MATERIAL PROVIDED below:

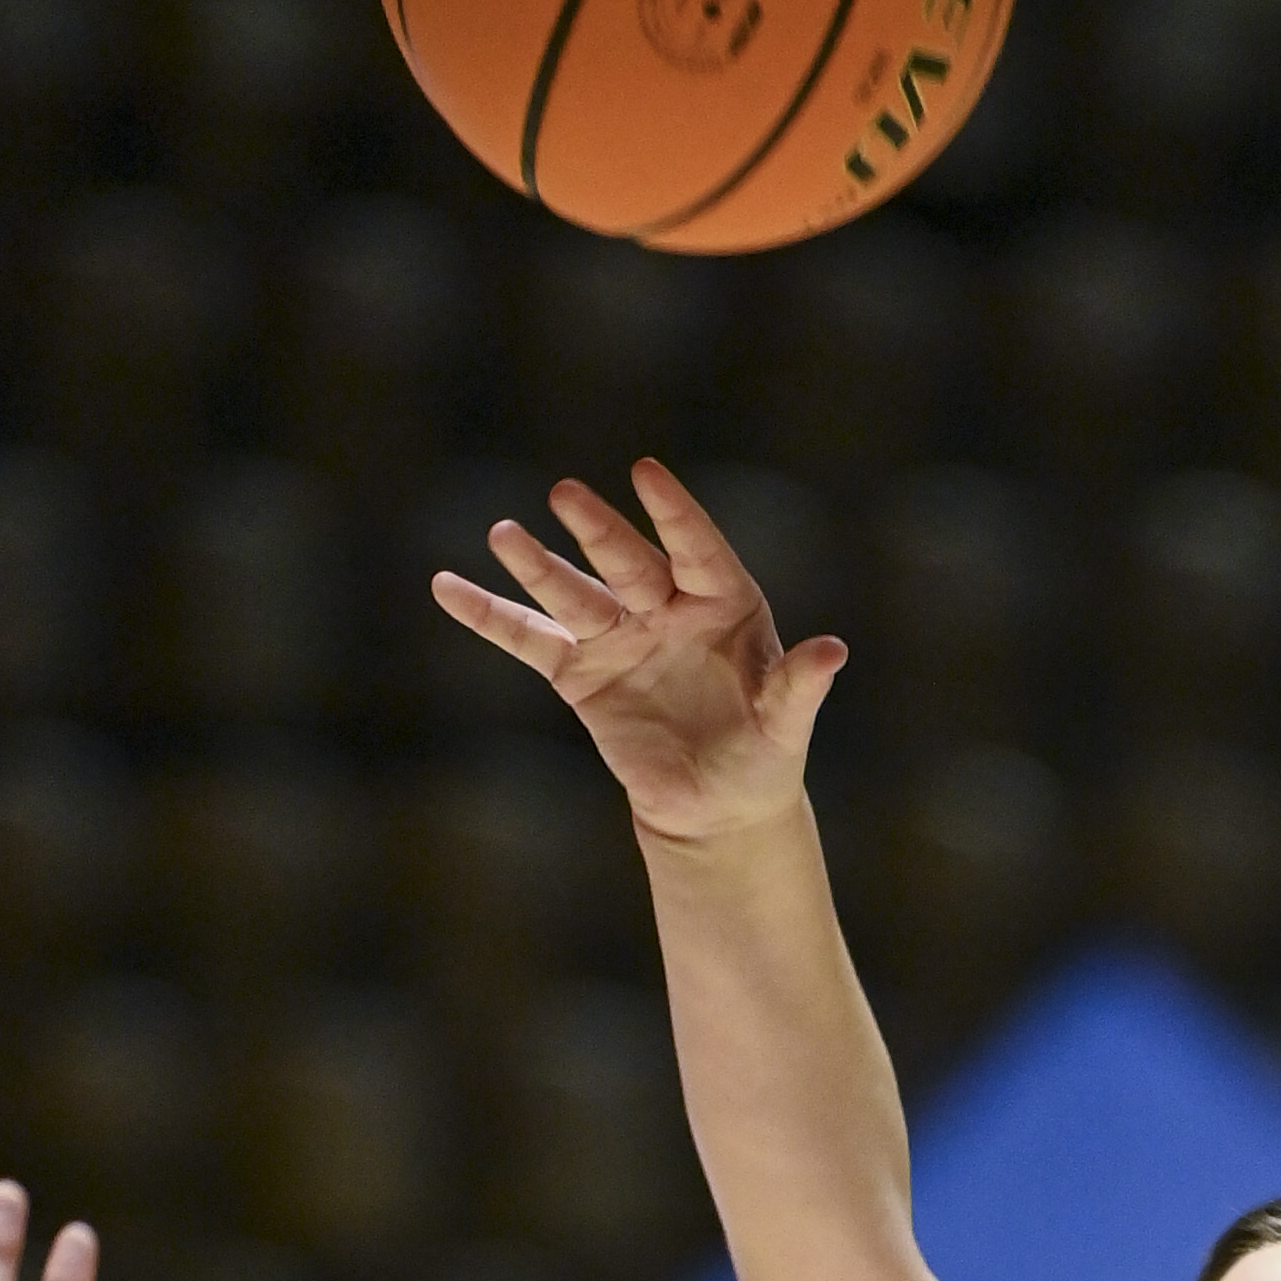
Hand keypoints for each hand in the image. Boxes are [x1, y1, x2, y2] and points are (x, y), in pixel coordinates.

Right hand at [431, 461, 848, 846]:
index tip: (645, 474)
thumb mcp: (786, 726)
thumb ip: (801, 686)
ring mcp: (619, 637)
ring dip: (537, 566)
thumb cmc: (763, 756)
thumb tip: (834, 651)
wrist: (718, 805)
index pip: (698, 550)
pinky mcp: (580, 674)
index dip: (675, 515)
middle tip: (566, 495)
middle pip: (627, 563)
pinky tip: (447, 587)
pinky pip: (528, 638)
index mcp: (724, 604)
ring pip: (573, 593)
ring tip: (503, 533)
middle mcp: (666, 608)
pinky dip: (488, 615)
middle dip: (598, 532)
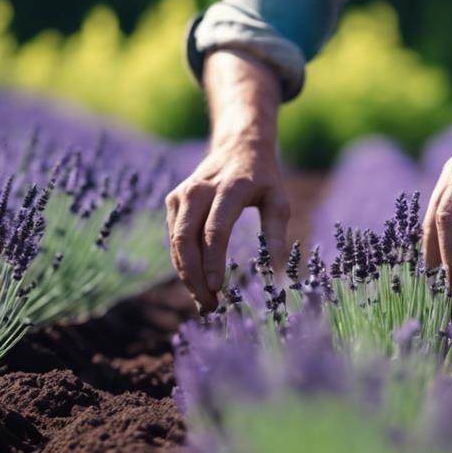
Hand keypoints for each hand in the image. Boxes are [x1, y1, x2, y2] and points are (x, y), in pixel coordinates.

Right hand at [165, 143, 288, 310]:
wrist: (238, 146)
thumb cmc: (263, 178)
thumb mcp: (278, 199)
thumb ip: (276, 233)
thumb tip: (277, 272)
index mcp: (229, 189)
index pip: (214, 231)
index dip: (213, 263)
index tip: (217, 290)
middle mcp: (199, 190)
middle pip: (186, 240)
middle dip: (195, 277)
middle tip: (210, 306)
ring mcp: (182, 195)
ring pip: (176, 242)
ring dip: (186, 275)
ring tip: (204, 302)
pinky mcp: (173, 201)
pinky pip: (173, 238)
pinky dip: (182, 263)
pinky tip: (196, 284)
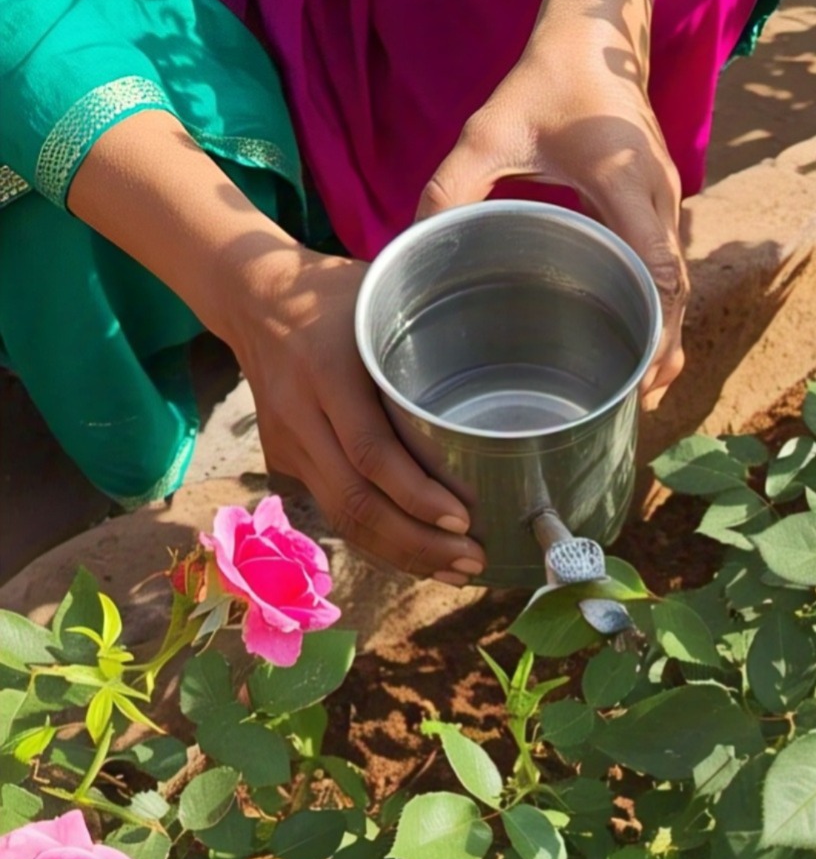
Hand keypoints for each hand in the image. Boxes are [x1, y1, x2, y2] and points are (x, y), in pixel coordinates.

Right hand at [225, 248, 486, 583]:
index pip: (373, 452)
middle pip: (359, 504)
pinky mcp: (286, 460)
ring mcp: (289, 444)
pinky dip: (380, 541)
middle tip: (474, 561)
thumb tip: (523, 334)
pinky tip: (421, 554)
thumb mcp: (380, 288)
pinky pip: (334, 513)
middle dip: (419, 544)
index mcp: (329, 370)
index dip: (417, 495)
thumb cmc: (336, 292)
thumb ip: (432, 320)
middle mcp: (303, 415)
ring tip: (457, 570)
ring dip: (403, 555)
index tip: (463, 518)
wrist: (248, 295)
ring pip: (344, 521)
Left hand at [416, 29, 687, 408]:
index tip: (639, 374)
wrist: (595, 37)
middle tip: (638, 402)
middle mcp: (657, 196)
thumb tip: (417, 247)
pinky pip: (667, 265)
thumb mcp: (488, 130)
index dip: (654, 327)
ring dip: (665, 333)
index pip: (654, 269)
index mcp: (623, 181)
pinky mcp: (658, 204)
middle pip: (674, 289)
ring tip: (643, 390)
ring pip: (677, 282)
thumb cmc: (545, 81)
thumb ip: (451, 186)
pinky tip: (639, 341)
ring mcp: (665, 200)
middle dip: (662, 347)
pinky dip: (659, 308)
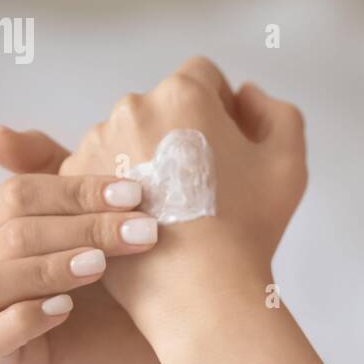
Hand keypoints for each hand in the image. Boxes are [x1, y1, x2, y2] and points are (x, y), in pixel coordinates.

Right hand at [0, 125, 168, 363]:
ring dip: (47, 267)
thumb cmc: (127, 272)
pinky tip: (65, 308)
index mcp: (3, 221)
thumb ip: (59, 168)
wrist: (157, 339)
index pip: (21, 193)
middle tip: (140, 231)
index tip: (136, 193)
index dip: (76, 191)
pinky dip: (25, 318)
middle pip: (12, 231)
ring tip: (100, 266)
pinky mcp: (0, 354)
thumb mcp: (102, 213)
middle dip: (79, 227)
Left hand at [59, 57, 306, 336]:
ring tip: (172, 208)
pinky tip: (147, 221)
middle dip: (182, 133)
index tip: (227, 147)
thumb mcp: (289, 159)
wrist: (198, 288)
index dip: (221, 108)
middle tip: (203, 183)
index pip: (203, 76)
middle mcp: (132, 108)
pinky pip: (100, 171)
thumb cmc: (247, 225)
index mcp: (183, 94)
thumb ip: (276, 111)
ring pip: (128, 137)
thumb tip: (245, 96)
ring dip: (147, 158)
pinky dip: (120, 188)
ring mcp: (96, 145)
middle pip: (162, 106)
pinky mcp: (74, 185)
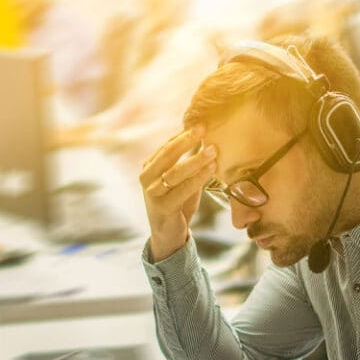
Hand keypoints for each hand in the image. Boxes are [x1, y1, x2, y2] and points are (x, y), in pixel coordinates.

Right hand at [139, 126, 216, 261]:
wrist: (168, 235)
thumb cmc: (177, 204)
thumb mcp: (181, 181)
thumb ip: (189, 164)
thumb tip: (207, 141)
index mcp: (149, 168)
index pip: (166, 147)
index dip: (182, 135)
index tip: (201, 124)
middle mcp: (146, 179)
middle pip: (167, 155)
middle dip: (186, 141)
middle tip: (204, 129)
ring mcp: (152, 194)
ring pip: (175, 172)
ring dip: (196, 160)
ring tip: (213, 150)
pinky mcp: (163, 208)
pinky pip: (182, 189)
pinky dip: (198, 178)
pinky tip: (211, 169)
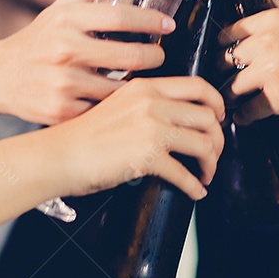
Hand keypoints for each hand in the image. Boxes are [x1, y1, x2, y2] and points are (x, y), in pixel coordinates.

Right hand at [0, 0, 176, 123]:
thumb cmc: (38, 40)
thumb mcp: (60, 7)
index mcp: (66, 20)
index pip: (119, 16)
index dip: (150, 20)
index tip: (167, 24)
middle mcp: (64, 50)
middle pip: (129, 56)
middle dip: (154, 56)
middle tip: (159, 55)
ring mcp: (63, 83)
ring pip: (121, 87)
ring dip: (136, 82)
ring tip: (141, 76)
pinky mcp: (63, 111)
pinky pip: (104, 108)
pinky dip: (114, 104)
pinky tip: (117, 97)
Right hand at [52, 76, 225, 199]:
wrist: (59, 154)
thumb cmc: (84, 135)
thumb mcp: (119, 104)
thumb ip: (147, 104)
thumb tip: (177, 121)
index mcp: (146, 87)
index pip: (198, 86)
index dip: (217, 103)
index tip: (219, 118)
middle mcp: (152, 104)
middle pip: (207, 117)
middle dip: (218, 139)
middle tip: (213, 153)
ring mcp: (151, 129)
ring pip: (204, 144)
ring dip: (211, 163)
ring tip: (206, 174)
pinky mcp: (147, 157)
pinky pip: (185, 174)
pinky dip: (195, 186)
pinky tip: (195, 191)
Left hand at [222, 0, 278, 123]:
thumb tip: (271, 3)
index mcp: (272, 20)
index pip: (230, 32)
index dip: (223, 46)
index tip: (222, 56)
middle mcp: (266, 43)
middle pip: (226, 60)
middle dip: (224, 72)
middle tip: (225, 80)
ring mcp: (270, 71)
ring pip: (233, 87)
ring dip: (231, 96)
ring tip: (231, 102)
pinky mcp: (278, 97)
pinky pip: (248, 110)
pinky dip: (245, 116)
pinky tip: (245, 116)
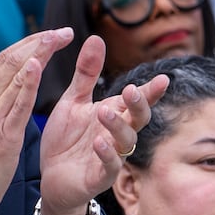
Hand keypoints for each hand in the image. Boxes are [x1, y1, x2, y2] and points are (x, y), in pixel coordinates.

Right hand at [0, 28, 73, 214]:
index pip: (4, 58)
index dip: (28, 43)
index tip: (51, 34)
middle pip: (11, 61)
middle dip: (39, 42)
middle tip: (63, 31)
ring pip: (15, 76)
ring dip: (38, 53)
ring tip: (58, 38)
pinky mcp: (3, 135)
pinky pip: (17, 105)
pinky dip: (27, 82)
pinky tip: (38, 65)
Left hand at [38, 34, 168, 214]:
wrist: (50, 176)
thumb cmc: (66, 139)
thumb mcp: (74, 101)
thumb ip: (86, 74)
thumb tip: (97, 38)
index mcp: (114, 114)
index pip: (136, 101)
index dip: (151, 92)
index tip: (163, 78)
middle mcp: (117, 135)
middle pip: (138, 119)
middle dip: (139, 105)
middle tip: (132, 90)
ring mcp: (111, 157)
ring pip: (126, 142)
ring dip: (118, 127)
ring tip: (104, 112)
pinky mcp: (98, 177)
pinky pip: (109, 167)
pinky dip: (106, 154)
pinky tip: (99, 142)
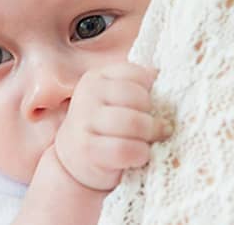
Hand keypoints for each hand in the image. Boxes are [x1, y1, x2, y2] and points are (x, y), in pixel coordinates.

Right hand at [54, 62, 171, 190]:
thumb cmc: (105, 127)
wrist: (75, 161)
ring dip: (150, 134)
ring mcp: (84, 120)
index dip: (149, 91)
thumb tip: (158, 73)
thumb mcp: (116, 101)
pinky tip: (140, 155)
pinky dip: (140, 154)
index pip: (136, 73)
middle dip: (152, 114)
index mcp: (97, 76)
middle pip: (137, 97)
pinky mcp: (86, 148)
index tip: (149, 105)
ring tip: (151, 141)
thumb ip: (136, 86)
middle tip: (156, 126)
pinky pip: (124, 149)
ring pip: (133, 122)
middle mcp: (88, 93)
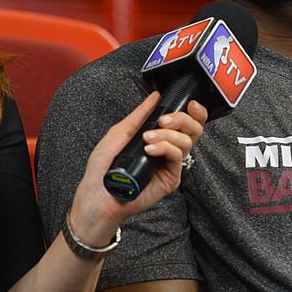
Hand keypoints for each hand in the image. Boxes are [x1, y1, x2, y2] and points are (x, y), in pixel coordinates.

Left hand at [69, 92, 208, 245]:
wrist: (97, 194)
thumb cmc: (103, 168)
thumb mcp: (120, 133)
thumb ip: (140, 115)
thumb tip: (155, 97)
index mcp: (159, 138)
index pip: (186, 123)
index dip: (194, 112)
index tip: (188, 104)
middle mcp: (168, 150)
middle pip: (193, 130)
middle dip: (182, 119)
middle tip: (163, 121)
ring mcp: (170, 165)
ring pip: (186, 142)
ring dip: (167, 135)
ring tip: (146, 139)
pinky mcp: (171, 179)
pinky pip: (177, 158)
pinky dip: (165, 148)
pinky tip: (149, 150)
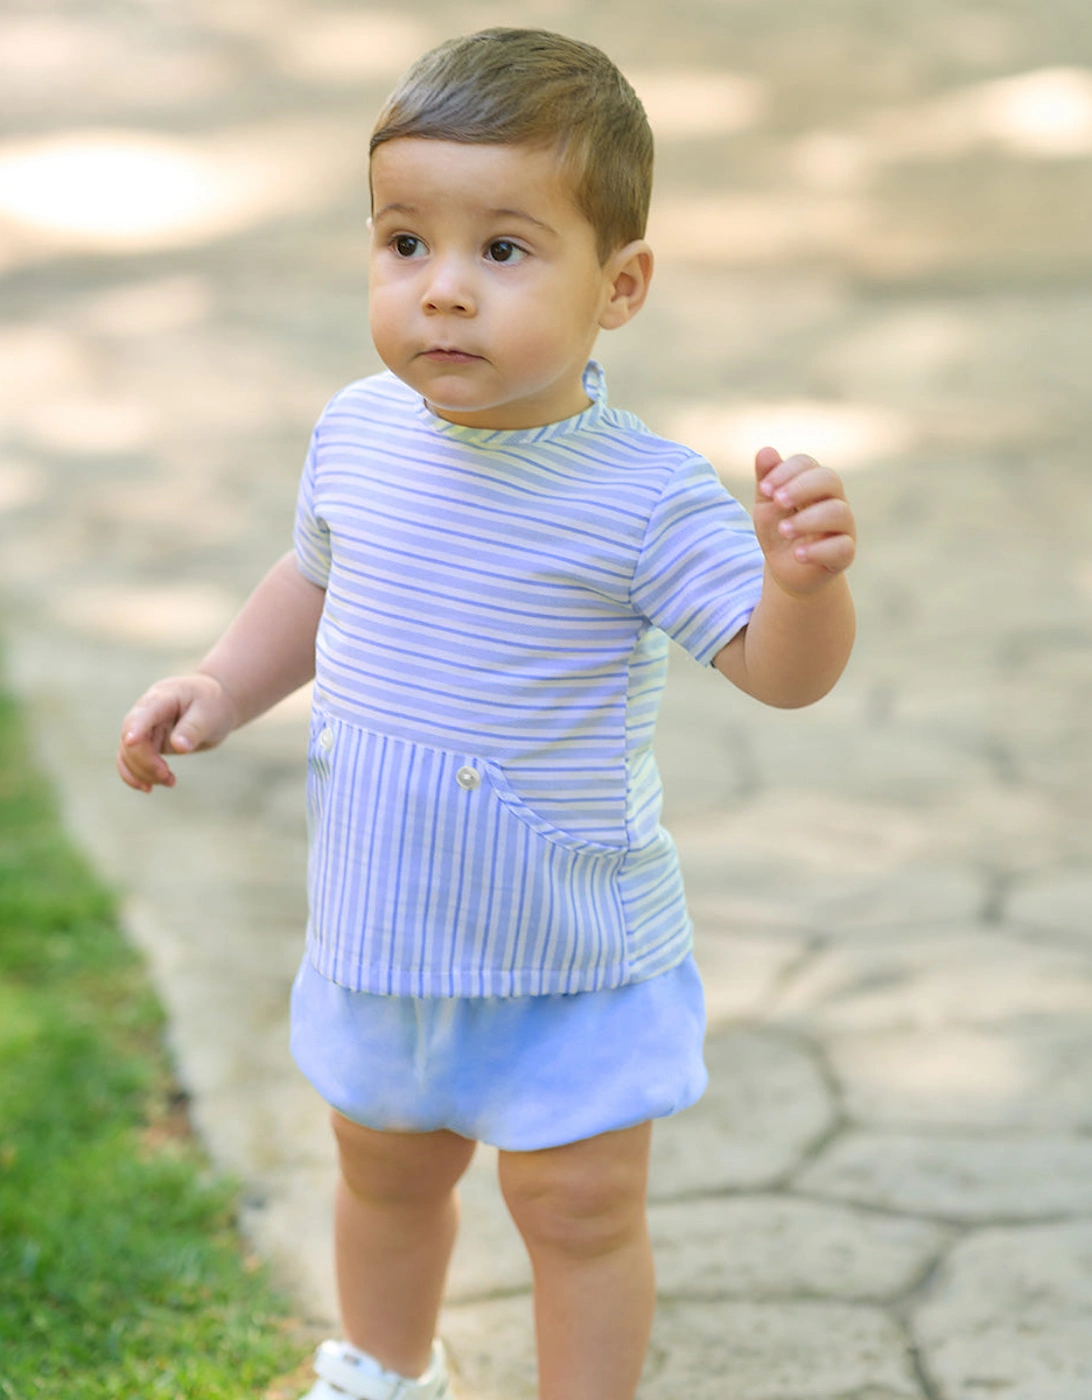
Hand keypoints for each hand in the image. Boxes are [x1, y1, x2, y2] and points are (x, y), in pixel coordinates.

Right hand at [116, 673, 236, 792]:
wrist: (215, 704)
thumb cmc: (213, 704)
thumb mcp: (209, 714)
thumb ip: (193, 729)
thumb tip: (179, 747)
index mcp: (162, 698)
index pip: (142, 714)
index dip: (135, 728)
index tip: (132, 742)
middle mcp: (147, 712)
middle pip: (130, 739)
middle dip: (144, 762)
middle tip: (168, 776)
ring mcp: (145, 728)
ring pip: (128, 753)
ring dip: (142, 773)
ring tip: (170, 782)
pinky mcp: (148, 742)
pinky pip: (131, 760)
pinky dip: (136, 775)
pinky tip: (148, 788)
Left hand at [752, 446, 855, 594]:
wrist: (788, 570)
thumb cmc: (780, 530)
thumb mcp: (767, 506)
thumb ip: (767, 480)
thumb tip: (766, 451)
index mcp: (813, 484)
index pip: (807, 464)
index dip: (785, 471)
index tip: (764, 490)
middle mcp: (833, 500)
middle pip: (829, 479)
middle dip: (800, 487)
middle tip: (777, 502)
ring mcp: (843, 527)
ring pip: (838, 512)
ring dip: (807, 520)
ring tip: (783, 530)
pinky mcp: (845, 554)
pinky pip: (842, 547)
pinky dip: (818, 550)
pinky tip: (798, 554)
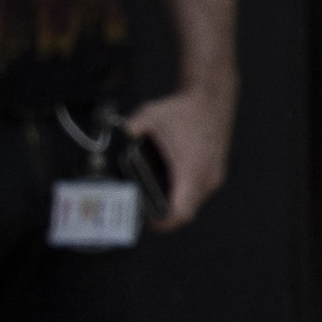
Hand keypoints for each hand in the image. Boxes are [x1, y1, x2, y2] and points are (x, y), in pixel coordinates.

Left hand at [127, 90, 232, 232]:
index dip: (164, 223)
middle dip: (165, 216)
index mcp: (191, 169)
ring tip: (154, 196)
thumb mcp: (149, 116)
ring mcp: (214, 176)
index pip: (182, 212)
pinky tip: (168, 181)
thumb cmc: (184, 109)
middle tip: (143, 210)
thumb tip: (105, 142)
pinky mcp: (216, 172)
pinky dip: (183, 193)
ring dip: (175, 204)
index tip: (147, 222)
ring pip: (193, 204)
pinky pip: (198, 193)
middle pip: (185, 212)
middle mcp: (207, 177)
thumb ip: (127, 131)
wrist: (213, 97)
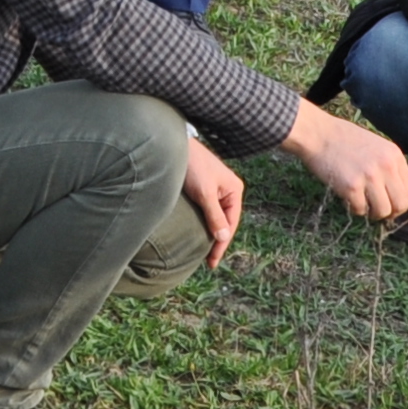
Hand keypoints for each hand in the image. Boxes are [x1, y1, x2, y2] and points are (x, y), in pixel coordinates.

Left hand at [181, 140, 244, 266]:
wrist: (173, 146)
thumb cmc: (192, 166)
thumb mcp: (205, 193)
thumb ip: (214, 215)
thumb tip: (222, 237)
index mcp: (235, 190)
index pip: (230, 224)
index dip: (221, 244)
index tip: (212, 262)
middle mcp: (228, 191)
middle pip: (224, 222)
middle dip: (217, 241)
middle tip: (208, 262)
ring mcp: (216, 190)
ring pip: (215, 218)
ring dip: (210, 233)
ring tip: (203, 253)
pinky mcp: (203, 189)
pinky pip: (206, 211)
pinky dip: (203, 224)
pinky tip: (197, 234)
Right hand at [282, 99, 407, 225]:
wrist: (319, 133)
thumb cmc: (344, 139)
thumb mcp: (376, 146)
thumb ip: (388, 166)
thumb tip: (395, 193)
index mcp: (394, 156)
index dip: (401, 203)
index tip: (391, 206)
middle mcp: (386, 166)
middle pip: (400, 204)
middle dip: (391, 213)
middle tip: (379, 212)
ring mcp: (369, 176)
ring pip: (383, 211)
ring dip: (373, 213)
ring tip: (363, 205)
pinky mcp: (351, 186)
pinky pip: (360, 210)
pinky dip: (355, 209)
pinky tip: (348, 198)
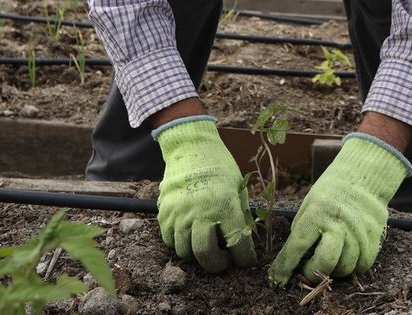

End of MATERIAL PROVIDED.

[WHAT YOU SHOULD DO]
Please transcribe exactly the lines from the one that contains "index pip: (230, 224)" through the closing line of the entries, with no pictures.

[COMPLETED EXERCISE]
index pip: (230, 224)
index dip: (221, 244)
index tip: (212, 262)
middle mcp: (228, 191)
middle pip: (224, 222)
middle dip: (217, 241)
middle tip: (208, 262)
ring mcp: (216, 190)
ring pip: (215, 218)
ring dip: (210, 233)
ring tip: (203, 253)
pinky mcp: (203, 189)
pinky pip: (206, 211)
pinky dip: (203, 224)
pinky tip: (197, 234)
Right hand at [282, 99, 407, 225]:
wrist: (319, 133)
thumb cmc: (344, 139)
thumb mcp: (376, 146)
thumb ip: (388, 166)
thumb tip: (395, 193)
index mcp: (394, 156)
index dip: (401, 203)
index tip: (391, 206)
middle mcp: (386, 166)
middle pip: (400, 204)
middle dip: (391, 213)
middle tip: (379, 212)
ring mcp: (369, 176)
ring pip: (383, 211)
ring dip: (373, 213)
ring tip: (363, 205)
pinky mcp: (351, 186)
pinky pip: (360, 210)
pinky dip: (355, 209)
pinky tip: (348, 198)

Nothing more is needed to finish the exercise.